Kontaktlinsen sind Sehhilfen, die auf einem feinen Tränenfilm des Auges platziert werden. Sie sind eine gute Alternative zu der Brille. Der Vorteil bei den Kontaktlinsen ist, dass man sie nicht direkt sieht weil sie durchsichtig sind. Im Gegensatz zum großen Gestell der Brille werden die Kontaktlinsen nicht sofort gesehen. Sie stellen einen gute Variante für Leute die keine Brillen mögen dar.

Es gibt verschiedene Kontaktlinsen. Hierbei wird zwischen harten und weichen Linsen unterschieden. Harte Linsen benötigen eine längere Gewöhnungsphase. Im Gegenzug besteht bei ihnen die Chance der Heilung der Ursache für den Sehverlust. Eine Hornhautverkrümmung kann durch harte Linsen behoben werden. Bei weichen Kontaktlinsen handelt es sich meisten um Monatslinsen. Harte Linsen werden jedoch meist bis zu einem Jahr getragen. Wer also gerne schwimmen geht sollte auf Tageslinsen oder eine Taucherbrille zurückgreifen.

Jedoch werden Kontaktlinsen nicht nur für praktische Zwecke verwendet. Immer öfter finden auch verzierte Linsen ihre Abnehmer. Dabei handelt es sich um Linsen, die die Sehstärke nicht beeinflussen. Meistens verändern sie nur die Farbe der Augen. In manchen Fällen ist die Auswirkung jedoch extremer. Es werden zum Beispiel immer mehr Kontaktlinsen in Katzenaugenoptik vertrieben. Diese werden oft als Scherzartikel an Karneval getragen.

Für die Anfänge der ersten Kontaktlinsen waren Adolf Eugen Fick und August Müller, 1880 verantwortlich. Unabhängig voneinander entwickelten sie eine Glasschale die große Teile des Auges bedeckt. Bereits 1975 wurden die ersten weichen Kontaktlinsen serienmäßig hergestellt. Diese Linsen bedeckten nur noch die Hornhaut.

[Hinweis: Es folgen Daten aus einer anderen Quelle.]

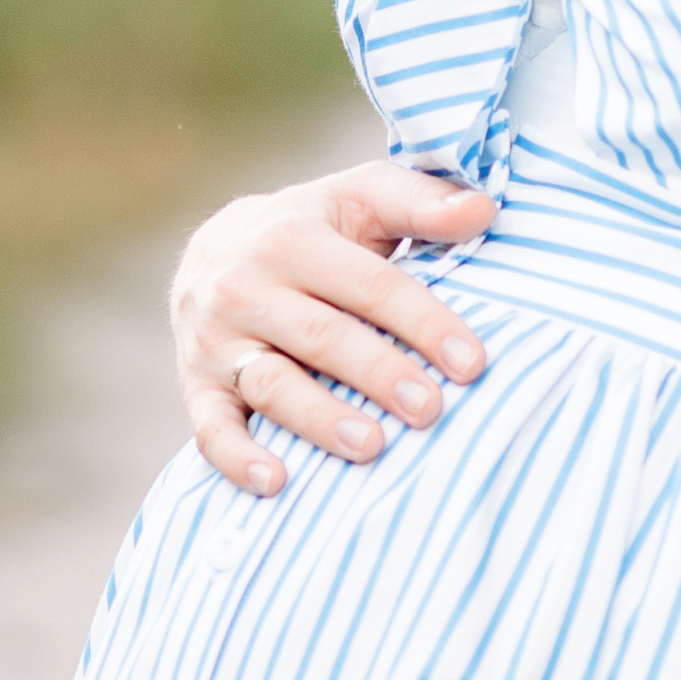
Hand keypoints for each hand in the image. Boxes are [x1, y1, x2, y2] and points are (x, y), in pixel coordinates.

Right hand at [171, 160, 494, 495]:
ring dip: (321, 419)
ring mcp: (215, 341)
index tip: (472, 362)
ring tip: (372, 447)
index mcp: (290, 237)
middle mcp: (244, 287)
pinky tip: (276, 482)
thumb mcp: (360, 197)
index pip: (369, 285)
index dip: (423, 323)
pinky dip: (237, 457)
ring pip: (271, 385)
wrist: (213, 250)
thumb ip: (420, 202)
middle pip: (321, 337)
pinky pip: (210, 427)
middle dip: (378, 374)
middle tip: (430, 409)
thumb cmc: (311, 227)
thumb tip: (484, 210)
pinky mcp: (196, 386)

Kontaktlinsen sollten nicht zum Schlafen verwendet werden. Auch beim Duschen sollte man die Linsen vorher entnehmen. Damit die Kontaktlinsen in der Zwischenzeit nicht austrocknen werden sie in einem Gefäß mit Flüssigkeit gelagert. Bei der Flüssigkeit handelt es sich meistens um eine spezielle Kochsalzlösung. Diese desinfiziert die Kontaktlinsen und bewahrt sie gleichzeitig vor dem Austrocknen. Sie bietet besonders guten Schutz für die Gesundheit des Auges.

Die Kontaktlinsen kann man beim Optiker aber auch im Supermarkt oder Internet erwerben. Dazu muss vorher der Dioptrienwert der Augen festgestellt werden. Meistens werden dafür vom Augenarzt mehrere Tests durchgeführt. Wenn ein Sehfehler feststeht benötigt man Kontaktlinsen oder eine Brille. Kontaktlinsen werden jedoch nicht immer von der Krankenkasse übernommen.

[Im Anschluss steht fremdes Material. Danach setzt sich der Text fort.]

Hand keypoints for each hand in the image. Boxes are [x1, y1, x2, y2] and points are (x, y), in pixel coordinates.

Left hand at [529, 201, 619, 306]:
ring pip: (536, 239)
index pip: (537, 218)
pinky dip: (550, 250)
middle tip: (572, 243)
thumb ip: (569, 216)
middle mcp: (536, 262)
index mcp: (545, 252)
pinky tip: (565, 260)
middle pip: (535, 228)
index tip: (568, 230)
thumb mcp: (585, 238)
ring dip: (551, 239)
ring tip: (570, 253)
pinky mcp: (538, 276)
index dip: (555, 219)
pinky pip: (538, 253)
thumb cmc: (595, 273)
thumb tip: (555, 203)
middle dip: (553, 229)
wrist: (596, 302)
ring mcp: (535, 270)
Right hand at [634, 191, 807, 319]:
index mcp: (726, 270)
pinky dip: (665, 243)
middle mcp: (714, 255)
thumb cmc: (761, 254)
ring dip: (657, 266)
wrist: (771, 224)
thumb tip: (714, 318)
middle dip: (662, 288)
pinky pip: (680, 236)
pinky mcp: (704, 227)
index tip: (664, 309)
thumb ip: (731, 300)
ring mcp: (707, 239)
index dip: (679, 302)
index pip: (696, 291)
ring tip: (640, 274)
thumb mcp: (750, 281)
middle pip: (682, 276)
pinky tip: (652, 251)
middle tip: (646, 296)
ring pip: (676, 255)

Wenn man nicht immer nur seine Brille tragen will, sind Kontaktlinsen eine gute Alternative. Sie sind nicht schädlich für das Auge und stellen eine gute Sehhilfe dar. Sie werden nicht von Anderen erkannt und sind daher gleichzeitig sehr modebewusst. Wer schon immer mal eine andere Augenfarbe haben wollte, wird an den Kontaktlinsen Gefallen finden.